• **Отрывок текста**:

********

Читаем СССР. Жизнь после смерти полностью

«Споры на инженерских кухнях 60-х об искусственном интеллекте – самая модная тогда была тема. Другие были запросы и амбиции у тогдашней интеллигенции. Главным для нее был не быт, а работа. Решение задач, связанных с профессией. И разговоры на кухнях и лавочках были о том же – на стыке между техническими достижениями и философией. Что-то было во всех этих отношениях домашнее, непосредственное, раскованное, бескорыстное, без двойного дна» (Д. Мануйлова, преподаватель философии).

«Вообще, на Западной Поляне люди дружно жили. В волейбол в лесу играли, зарядку выскакивали вместе делать во дворе. Все были молоды, все работали в одних и тех же НИИ. Первые западнополянцы – это в первую очередь инженеры» (А. Рыков, руководитель СМУ, строившего район).

********

• **Фрагменты набора данных**:
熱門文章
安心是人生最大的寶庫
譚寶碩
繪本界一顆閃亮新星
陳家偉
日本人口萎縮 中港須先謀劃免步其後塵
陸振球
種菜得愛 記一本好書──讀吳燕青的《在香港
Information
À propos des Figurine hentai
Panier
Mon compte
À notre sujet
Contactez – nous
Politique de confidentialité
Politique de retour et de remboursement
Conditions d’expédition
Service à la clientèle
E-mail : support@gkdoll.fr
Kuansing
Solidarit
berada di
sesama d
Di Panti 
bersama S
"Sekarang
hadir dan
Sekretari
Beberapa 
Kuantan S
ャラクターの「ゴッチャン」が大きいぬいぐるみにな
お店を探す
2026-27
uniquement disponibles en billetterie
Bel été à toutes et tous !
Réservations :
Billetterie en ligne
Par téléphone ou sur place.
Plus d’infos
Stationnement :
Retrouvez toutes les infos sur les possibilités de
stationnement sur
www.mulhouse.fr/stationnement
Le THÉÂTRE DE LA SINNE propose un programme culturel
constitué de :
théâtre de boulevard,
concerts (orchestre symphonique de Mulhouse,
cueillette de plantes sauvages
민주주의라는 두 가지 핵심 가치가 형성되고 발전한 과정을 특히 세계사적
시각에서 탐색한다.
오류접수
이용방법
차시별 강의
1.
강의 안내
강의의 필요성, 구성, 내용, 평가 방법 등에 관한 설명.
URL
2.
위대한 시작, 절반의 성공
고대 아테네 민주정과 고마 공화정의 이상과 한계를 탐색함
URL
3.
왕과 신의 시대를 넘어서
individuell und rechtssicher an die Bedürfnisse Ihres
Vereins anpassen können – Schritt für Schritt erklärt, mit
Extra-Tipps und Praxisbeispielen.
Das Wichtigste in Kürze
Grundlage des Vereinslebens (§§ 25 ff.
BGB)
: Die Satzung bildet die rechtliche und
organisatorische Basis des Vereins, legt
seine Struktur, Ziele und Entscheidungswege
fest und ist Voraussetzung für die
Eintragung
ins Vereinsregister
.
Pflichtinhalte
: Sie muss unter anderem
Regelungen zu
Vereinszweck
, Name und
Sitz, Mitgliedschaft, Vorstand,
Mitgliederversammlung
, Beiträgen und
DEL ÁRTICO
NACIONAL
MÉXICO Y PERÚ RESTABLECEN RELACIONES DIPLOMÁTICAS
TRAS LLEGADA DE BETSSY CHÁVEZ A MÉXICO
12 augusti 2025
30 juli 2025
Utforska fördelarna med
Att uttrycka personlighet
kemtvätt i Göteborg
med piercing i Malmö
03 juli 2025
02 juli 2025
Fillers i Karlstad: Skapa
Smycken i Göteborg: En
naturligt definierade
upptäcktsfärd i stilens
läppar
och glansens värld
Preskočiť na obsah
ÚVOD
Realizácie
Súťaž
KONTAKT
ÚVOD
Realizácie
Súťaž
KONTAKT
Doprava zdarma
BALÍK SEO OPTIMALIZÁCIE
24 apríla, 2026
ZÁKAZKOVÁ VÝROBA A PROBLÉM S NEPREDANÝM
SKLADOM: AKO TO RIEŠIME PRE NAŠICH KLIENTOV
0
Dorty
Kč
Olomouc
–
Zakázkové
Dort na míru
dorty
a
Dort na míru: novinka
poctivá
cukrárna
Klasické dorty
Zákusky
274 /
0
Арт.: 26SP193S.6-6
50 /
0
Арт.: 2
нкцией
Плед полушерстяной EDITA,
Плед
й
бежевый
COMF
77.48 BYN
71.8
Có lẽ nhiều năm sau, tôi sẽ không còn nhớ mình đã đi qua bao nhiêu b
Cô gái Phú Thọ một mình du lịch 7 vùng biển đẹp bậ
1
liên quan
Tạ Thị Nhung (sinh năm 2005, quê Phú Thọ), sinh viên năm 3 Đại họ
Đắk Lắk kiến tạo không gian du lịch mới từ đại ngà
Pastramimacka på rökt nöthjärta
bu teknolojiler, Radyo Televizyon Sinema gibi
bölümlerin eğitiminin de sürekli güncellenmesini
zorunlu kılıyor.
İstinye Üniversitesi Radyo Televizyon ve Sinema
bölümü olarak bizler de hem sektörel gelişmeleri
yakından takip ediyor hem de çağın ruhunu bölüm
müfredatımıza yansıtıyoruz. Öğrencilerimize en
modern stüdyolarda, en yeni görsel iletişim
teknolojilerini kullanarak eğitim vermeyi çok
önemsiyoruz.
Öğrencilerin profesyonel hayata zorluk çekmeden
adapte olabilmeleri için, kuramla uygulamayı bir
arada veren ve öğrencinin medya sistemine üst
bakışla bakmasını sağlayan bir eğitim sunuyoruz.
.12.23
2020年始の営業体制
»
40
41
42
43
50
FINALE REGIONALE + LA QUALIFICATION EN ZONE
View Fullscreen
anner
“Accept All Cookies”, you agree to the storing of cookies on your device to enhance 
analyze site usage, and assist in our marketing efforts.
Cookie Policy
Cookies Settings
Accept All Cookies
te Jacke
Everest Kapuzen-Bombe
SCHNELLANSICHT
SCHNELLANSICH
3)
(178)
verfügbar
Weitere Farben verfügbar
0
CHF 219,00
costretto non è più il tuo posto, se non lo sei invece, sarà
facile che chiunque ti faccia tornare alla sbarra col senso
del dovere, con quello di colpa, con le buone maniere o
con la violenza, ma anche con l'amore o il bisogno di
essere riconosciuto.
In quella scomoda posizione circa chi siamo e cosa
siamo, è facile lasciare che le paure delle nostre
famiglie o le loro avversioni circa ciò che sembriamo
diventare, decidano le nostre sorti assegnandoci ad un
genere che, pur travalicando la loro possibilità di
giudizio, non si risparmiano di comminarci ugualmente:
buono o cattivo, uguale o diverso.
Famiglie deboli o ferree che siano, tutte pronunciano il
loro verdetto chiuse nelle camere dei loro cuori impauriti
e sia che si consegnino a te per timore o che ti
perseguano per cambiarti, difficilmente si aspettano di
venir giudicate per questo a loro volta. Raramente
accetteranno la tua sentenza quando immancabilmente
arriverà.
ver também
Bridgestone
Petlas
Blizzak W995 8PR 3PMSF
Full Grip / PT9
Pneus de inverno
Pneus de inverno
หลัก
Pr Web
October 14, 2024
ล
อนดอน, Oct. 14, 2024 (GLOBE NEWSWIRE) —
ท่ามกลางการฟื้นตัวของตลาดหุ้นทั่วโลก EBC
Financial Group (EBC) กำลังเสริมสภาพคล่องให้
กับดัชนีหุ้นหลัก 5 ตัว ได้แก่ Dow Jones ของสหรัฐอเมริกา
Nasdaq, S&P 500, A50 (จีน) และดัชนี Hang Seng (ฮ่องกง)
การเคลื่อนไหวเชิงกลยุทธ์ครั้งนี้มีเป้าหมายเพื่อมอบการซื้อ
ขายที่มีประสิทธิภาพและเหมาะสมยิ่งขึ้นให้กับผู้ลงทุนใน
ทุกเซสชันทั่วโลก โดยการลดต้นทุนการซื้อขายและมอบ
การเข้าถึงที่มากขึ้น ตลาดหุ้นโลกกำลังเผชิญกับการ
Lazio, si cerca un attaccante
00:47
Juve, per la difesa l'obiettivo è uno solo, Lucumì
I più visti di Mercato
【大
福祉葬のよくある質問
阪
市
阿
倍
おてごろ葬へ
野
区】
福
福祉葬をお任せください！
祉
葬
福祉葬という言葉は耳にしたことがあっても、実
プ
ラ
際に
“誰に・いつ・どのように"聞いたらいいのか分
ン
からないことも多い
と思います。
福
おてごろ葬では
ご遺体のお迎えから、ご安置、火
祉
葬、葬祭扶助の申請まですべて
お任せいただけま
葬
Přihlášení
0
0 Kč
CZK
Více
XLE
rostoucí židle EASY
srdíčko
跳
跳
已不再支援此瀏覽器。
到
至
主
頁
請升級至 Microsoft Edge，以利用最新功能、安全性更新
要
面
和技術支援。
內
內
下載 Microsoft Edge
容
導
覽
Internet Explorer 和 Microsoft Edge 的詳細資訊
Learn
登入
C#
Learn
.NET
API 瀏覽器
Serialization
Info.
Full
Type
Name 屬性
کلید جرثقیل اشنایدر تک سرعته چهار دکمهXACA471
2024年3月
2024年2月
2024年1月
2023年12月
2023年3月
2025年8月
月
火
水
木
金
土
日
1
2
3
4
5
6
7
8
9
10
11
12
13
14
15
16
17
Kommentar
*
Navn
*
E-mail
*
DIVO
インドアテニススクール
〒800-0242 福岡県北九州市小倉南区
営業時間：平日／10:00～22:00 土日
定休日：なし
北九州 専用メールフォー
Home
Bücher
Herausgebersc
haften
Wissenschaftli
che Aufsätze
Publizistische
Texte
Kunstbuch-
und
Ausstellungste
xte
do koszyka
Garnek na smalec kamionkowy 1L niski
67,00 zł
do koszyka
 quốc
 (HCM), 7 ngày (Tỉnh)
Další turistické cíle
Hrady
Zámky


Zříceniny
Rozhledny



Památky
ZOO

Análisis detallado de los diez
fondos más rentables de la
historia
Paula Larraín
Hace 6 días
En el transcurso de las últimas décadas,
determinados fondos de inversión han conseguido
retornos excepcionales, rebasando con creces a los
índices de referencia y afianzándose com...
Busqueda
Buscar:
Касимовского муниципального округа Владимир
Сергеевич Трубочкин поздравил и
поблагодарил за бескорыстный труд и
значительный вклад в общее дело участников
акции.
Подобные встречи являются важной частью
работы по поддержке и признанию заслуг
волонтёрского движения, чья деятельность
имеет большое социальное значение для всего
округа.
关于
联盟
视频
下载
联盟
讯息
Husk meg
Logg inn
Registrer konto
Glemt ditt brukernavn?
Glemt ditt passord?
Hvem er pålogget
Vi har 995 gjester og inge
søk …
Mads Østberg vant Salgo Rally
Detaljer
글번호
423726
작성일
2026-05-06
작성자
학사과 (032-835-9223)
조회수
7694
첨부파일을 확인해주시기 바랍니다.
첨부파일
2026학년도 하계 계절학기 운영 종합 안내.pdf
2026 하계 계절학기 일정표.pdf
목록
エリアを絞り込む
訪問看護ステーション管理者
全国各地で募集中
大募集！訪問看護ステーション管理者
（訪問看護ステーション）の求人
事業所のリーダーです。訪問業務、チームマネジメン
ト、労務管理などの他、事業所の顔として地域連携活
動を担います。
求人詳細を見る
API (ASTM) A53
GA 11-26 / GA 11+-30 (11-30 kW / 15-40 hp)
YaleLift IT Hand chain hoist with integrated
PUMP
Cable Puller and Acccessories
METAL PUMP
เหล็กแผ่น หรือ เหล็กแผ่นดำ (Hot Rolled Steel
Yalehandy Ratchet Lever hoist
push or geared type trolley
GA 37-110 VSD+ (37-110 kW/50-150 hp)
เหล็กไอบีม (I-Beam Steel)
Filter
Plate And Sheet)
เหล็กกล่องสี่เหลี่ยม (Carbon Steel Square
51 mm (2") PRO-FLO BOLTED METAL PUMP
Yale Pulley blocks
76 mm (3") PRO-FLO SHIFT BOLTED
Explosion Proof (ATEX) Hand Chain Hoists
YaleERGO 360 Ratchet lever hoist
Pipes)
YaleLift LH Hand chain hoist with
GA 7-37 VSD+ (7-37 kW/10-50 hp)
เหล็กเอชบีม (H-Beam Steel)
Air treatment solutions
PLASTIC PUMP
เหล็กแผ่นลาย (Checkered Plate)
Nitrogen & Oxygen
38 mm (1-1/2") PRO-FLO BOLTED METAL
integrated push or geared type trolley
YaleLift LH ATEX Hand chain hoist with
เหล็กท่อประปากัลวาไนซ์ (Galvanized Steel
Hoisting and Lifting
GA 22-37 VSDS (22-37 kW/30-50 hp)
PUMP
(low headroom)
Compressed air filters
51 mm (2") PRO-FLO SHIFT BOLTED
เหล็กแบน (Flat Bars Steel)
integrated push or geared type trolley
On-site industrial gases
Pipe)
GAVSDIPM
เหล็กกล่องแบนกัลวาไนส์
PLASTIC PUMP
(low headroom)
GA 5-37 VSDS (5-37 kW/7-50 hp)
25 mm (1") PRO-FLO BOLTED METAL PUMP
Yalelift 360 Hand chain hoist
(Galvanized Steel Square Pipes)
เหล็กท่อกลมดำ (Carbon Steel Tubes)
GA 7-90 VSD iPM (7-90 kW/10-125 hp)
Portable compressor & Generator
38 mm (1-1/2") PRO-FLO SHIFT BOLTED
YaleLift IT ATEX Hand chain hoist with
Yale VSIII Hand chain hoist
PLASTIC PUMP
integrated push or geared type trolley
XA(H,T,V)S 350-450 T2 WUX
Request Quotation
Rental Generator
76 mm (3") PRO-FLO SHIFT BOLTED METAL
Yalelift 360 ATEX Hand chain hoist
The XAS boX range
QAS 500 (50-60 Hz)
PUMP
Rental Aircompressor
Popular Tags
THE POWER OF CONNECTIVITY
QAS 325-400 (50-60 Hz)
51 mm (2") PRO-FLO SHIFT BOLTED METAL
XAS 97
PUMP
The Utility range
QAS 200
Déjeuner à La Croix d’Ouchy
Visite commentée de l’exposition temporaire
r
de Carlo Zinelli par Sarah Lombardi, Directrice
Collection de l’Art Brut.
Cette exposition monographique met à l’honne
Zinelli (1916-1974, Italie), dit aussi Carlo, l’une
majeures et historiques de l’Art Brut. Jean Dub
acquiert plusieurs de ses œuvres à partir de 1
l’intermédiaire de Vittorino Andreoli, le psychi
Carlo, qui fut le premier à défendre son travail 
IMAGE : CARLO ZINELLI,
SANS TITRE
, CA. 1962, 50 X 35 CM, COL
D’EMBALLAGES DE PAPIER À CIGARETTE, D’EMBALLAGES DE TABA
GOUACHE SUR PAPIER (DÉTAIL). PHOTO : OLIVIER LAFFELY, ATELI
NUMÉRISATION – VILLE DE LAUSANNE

********

• **Задания и упражнения**:
**a.** Ответьте на вопросы по отрывку о Западной Поляне:
(i) Какая тема, по словам Д. Мануйловой, была самой модной в спорах на инженерских кухнях 60-х?
(ii) Во что жители Западной Поляны играли в лесу?
(iii) Кем в первую очередь были первые западнополянцы?
**b.** Перепишите слово в слово фрагмент отрывка о Западной Поляне, начиная со слов «Читаем СССР. Жизнь» и заканчивая словами «Мануйлова, преподаватель философии).».

• **Ваши ответы**:
**a.**
(i) Искусственный интеллект.
(ii) В волейбол.
(iii) Инженерами.

**b.**
Читаем СССР. Жизнь после смерти полностью

«Споры на инженерских кухнях 60-х об искусственном интеллекте – самая модная тогда была тема. Другие были запросы и амбиции у тогдашней интеллигенции. Главным для нее был не быт, а работа. Решение задач, связанных с профессией. И разговоры на кухнях и лавочках были о том же – на стыке между техническими достижениями и философией. Что-то было во всех этих отношениях домашнее, непосредственное, раскованное, бескорыстное, без двойного дна» (Д. Мануйлова, преподаватель философии).